Which brings me neatly to the final point I’d like to make. Seth also said this:
You can figure most of the ideas behind the packaging out for yourselves, but Ignacio’s might take a little explaining. Iggy’s Anatomy of the Self Volume II is about breakdown – of instruments, of working methods, of relationships, of family, of organisations, of society. He wanted an image of a broken machine, and I initially got hold of some cogs to emboss, but it felt far too mechanistic for the sound of the record. So I got the chance to collect up some 3d printer misprints… the hexagonal hive-style pattern is the exposed inner structure, made that way to save plastic. As it went through the embossing press the piece started deteriorating in fibrous strands or splintering altogether, and some of the relief was so deep that it ruptured the greyboard. So in essence, you’re looking at the product of one broken machine creating another broken machine, a product that’s breaking as it’s repeatedly run through another machine two hundred times, a process that’s also rupturing the medium itself.
…and Andy Crow said this:
‘Excommunicado’ is a collaborative project from Caught In The Wake Forever and Crow Versus Crow that brings together work in the respective medium of both artists revolving around each artist’s interpretation of a single conceptual theme. The works within were produced as a continuous dialogue over a number of months, with various stages of development and articulation being sent back and forth between the artists, until both felt that their contribution was complete.

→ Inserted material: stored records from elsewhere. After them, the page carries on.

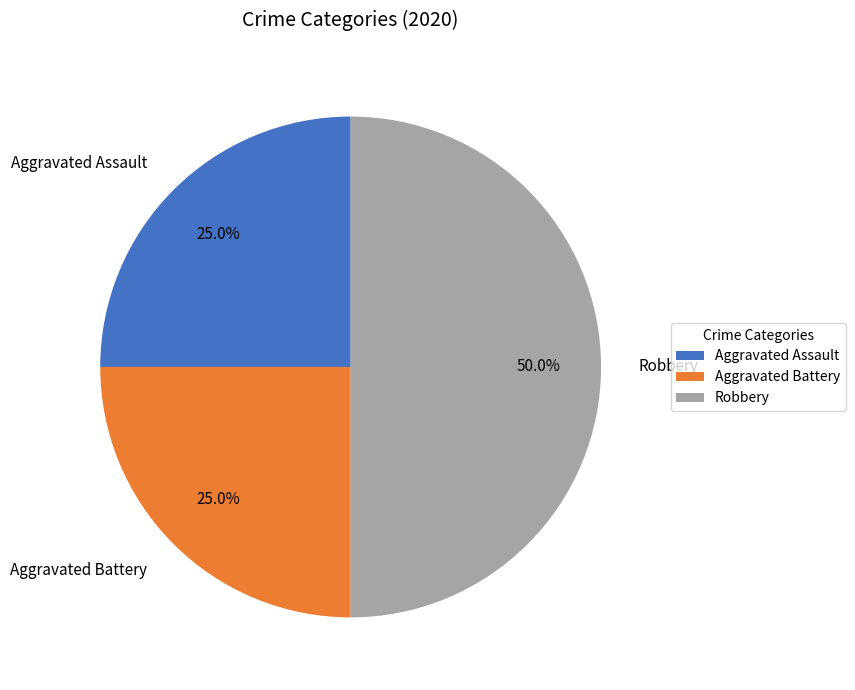

Approximately how many times larger is the value at Aggravated Battery compared to Aggravated Assault?

1.0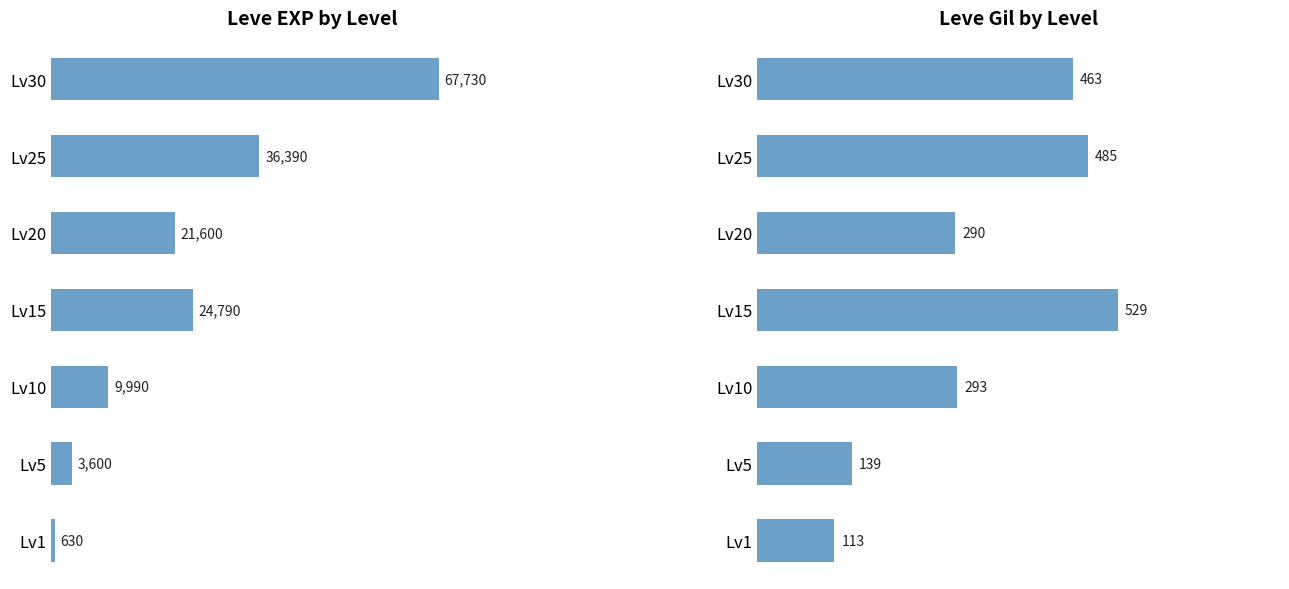

What is the difference between the second highest and minimum values in the Leve EXP series?

35760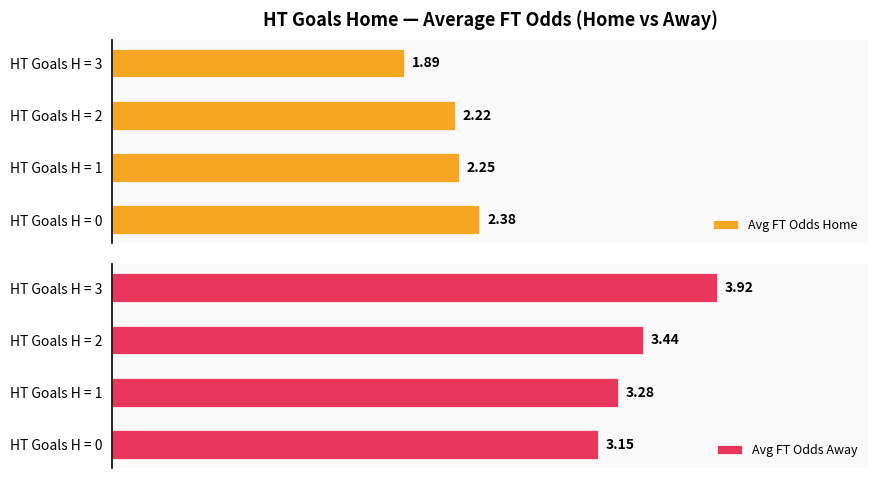

List the labels in order of Avg FT Odds Home value, smallest first.

HT Goals H = 3, HT Goals H = 2, HT Goals H = 1, HT Goals H = 0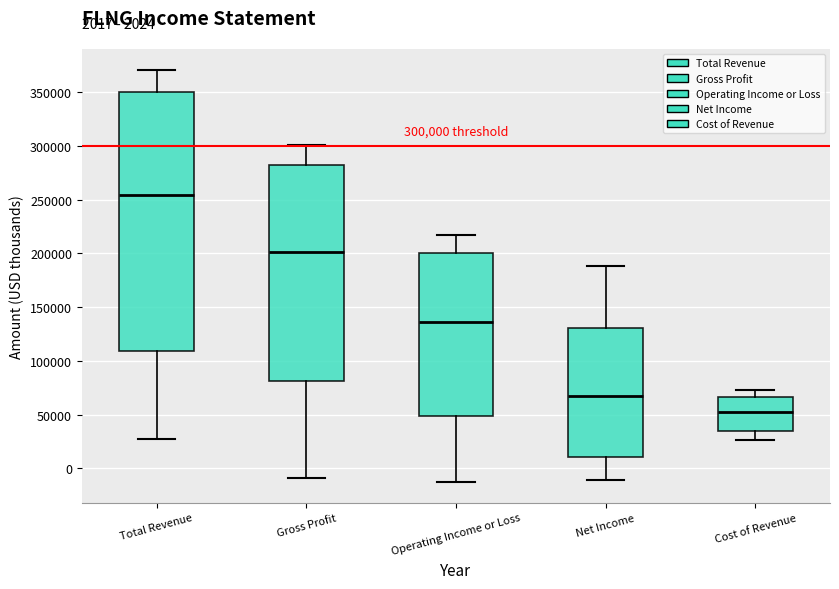

Which box is the tallest, from its lower edge to its upper edge?

Total Revenue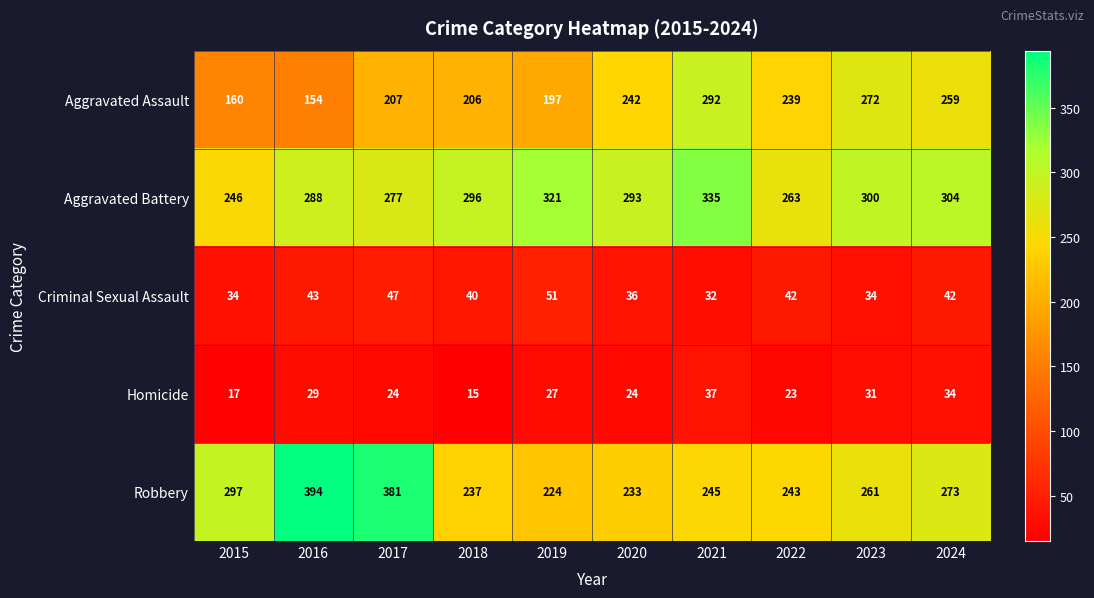

What is the average value of the Criminal Sexual Assault series?

40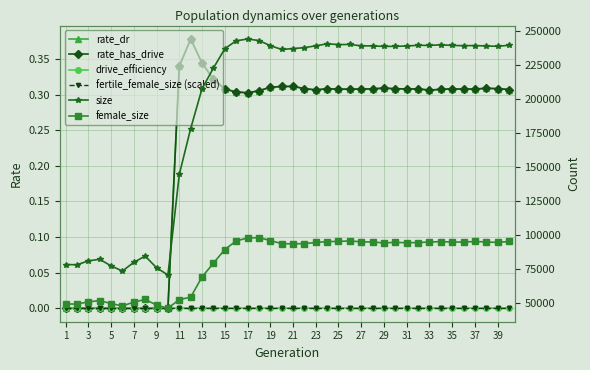

What is the maximum value shown in the chart?

243815.0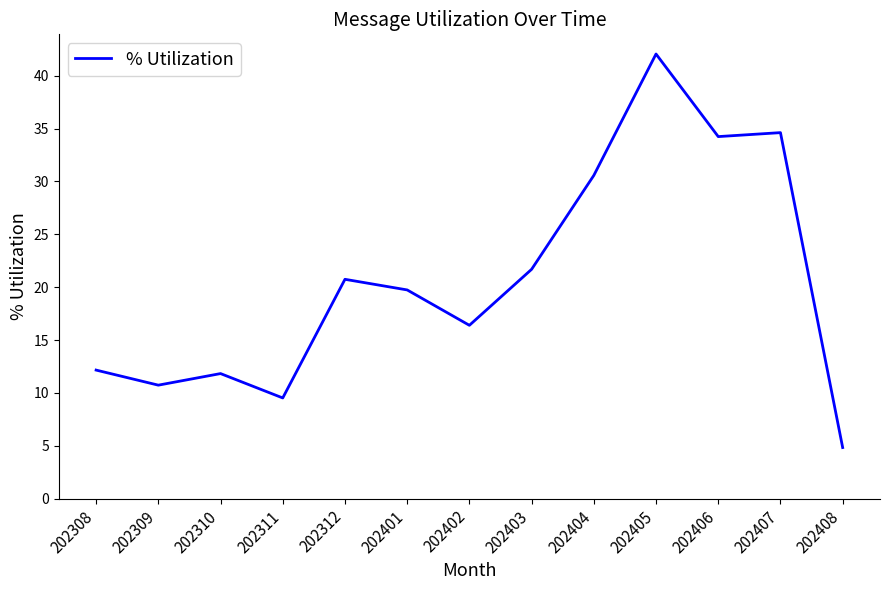

What value does the data have at 202308?

12.2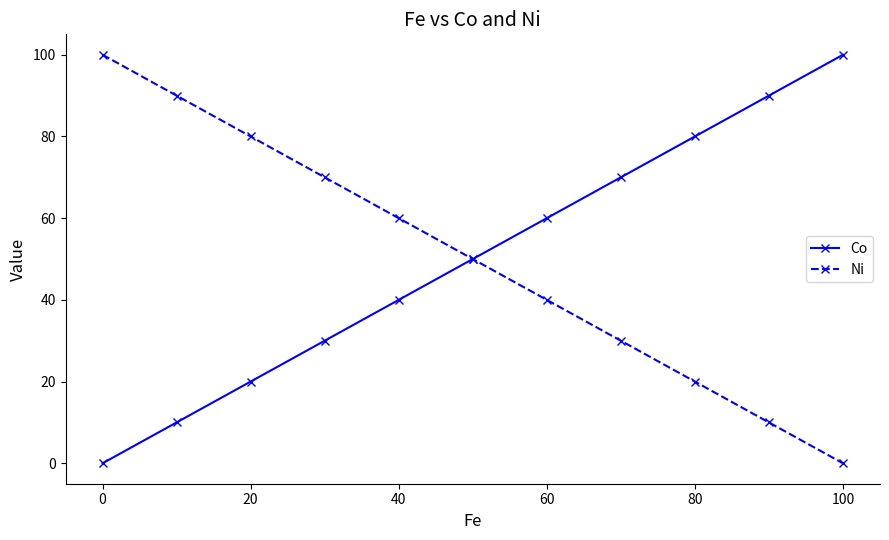

True or false: Ni has more than 1 points higher than both neighbors.

False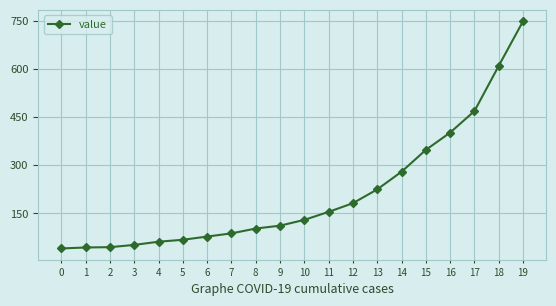

Between 9 and 14, which is larger?

14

…making explicit, as if it were needed, that there is another level on which all these objects need unpacking. At the risk of sounding pretentious, the packaging also involves a metaphysical or conceptual element which acts as a further framing device for the content. This can be more or less obvious or implicit, more or less important to the listener or viewer’s experience but it is there and it is there because these artists wanted it there.
I am, as ever, in awe of the graft, the seriousness of intent, the lightness of touch, the quality of finish, the expert use of meagre resources, the intellectual rigour and the coherent and fascinating aesthetics that our scene is capable of exhibiting. You’d think I’d have lost the ability to be amazed, wouldn’t you? Not a bit of it.